Tips and Recipes 

The Tides Inn is known for wonderful Chesapeake Bay cuisine and a bounty of fresh, seasonal items sourced from local farmers and watermen. Guests are invited to re-create these simple recipes at home for a taste of the Tides. 

 THE ART OF THE SHUCK

BY EXECUTIVE CHEF TV FLYNN

Eating oysters is a time-honored tradition in Virginia.  An oyster roast is more than just a meal, it is a time to come together with friends and family to laugh, play, unplug and unwind.  Here at the Tides, enjoying oysters is exceptionally special – truly an opportunity to celebrate the bounty of what our region has to offer.  There is community and fun in the art of the shuck!

As the executive chef here at the Tides Inn, I believe it is crucial to get out on the water with local oystermen and understand the product we are serving. Our Rappahannock River Oysters have a taste like no other with a slightly sweet, briny flavor, further enhanced by fire roasting and delicious mignonettes.

If you haven’t shucked an oyster before or if you are a little rusty, recognize that shucking fresh oysters requires a bit of knowledge, some good tools and good old fashioned practice.  

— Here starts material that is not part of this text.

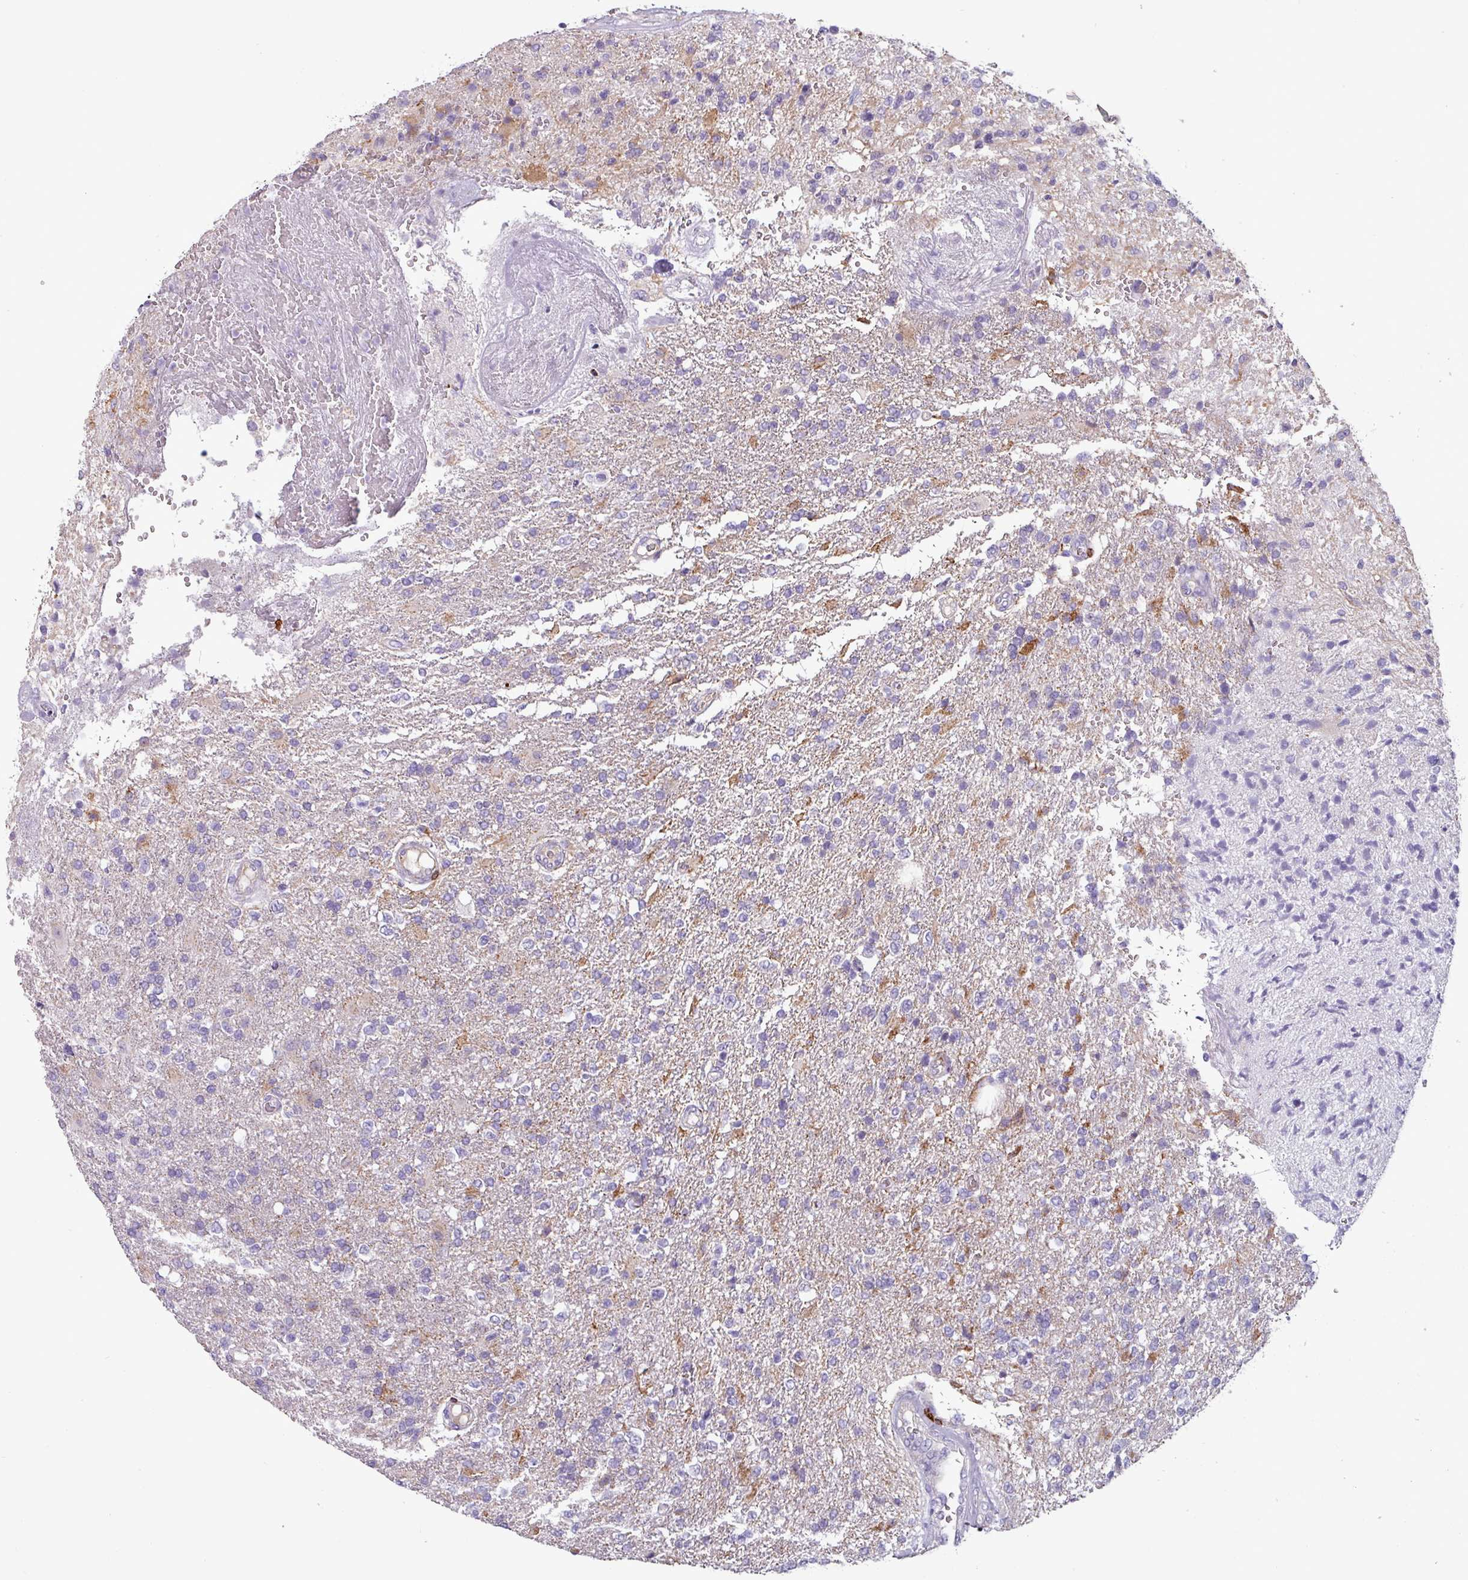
{"staining": {"intensity": "negative", "quantity": "none", "location": "none"}, "tissue": "glioma", "cell_type": "Tumor cells", "image_type": "cancer", "snomed": [{"axis": "morphology", "description": "Glioma, malignant, High grade"}, {"axis": "topography", "description": "Brain"}], "caption": "Tumor cells show no significant expression in malignant high-grade glioma.", "gene": "CD8A", "patient": {"sex": "male", "age": 56}}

  • To ensure that your oysters are fresh and ready to eat, make sure the oyster shell is closed, the oyster feels heavy and it smells both salty and sweet. If you find one of these to be untrue, the oyster is probably expired and unsafe to eat.  
  • Get prepared with some tools of the trade, so to speak: a glove, bristled brush, oyster knife, some running water and bed of ice.  
  • You can begin by brushing the oyster to remove any debris on the outside followed by a rinse of the oyster in cool running water.  
  • Then, with the cupped side down, insert the knife into the hinge – and with a little pop and twist followed by a run of the blade around the edge – you can carefully separate top shell from bottom.  

Enjoy!

LANCASTER LEMONADE

1 part vodka
1 part lemonchello
1/2 ea fresh lemon (squeezed)
Fill with ginger ale

Add lemon wheels to beverage, and garnish with fresh lemon balm and a lemon wedge.

She Crab Soup

1 ea diced onion
4 stalks diced celery
2 ea minced carrots
1 oz bacon grease
1/2 cup Harvey’s cream sherry
2 pint heavy cream
1 pint milk
1 pint water
2-3 oz crab base
1/2 tsp mace
1/8 tsp nutmeg
2 tsp kosher salt
1 tsp white pepper
4 oz roux (as needed)

For Sachet
2 tsp fennel seed
2 tsp white peppercorns
2 ea bay leaves
1 oz lump crab per cup

In a large kettle, sauté mirepoix in bacon grease. Deglaze with 1/2 of the sherry. Add milk, cream, water, crab base, seasonings and sachet. Simmer and thicken with roux. Continue cooking 30 minutes, stirring frequently. Remove sachet. Quickly cool by storing in shallow lexan containers. (Portion size 6 oz – Yield 1 quart)

Chesapeake Bay Crab Cakes

2 lbs lump crabmeat
2 whole eggs
1 tbsp mayonnaise
1 tsp Worcestershire sauce
1/2 tsp Tabasco
1 tsp Old Bay
1/2 tsp dry mustard
1 tbsp parsley, chopped
1/2 cup cracker crumbs

Pick through the crabmeat to check for shell pieces. Be careful not to break up the lumps. Place in a bowl and add the Old Bay, dry mustard, parsley and cracker crumbs. Gently mix. In a separate bowl combine the eggs, mayonnaise, Worcestershire sauce and Tabasco. Whisk to mix and pour over the crabmeat mixture. Mix lightly and portion. Sauté to order.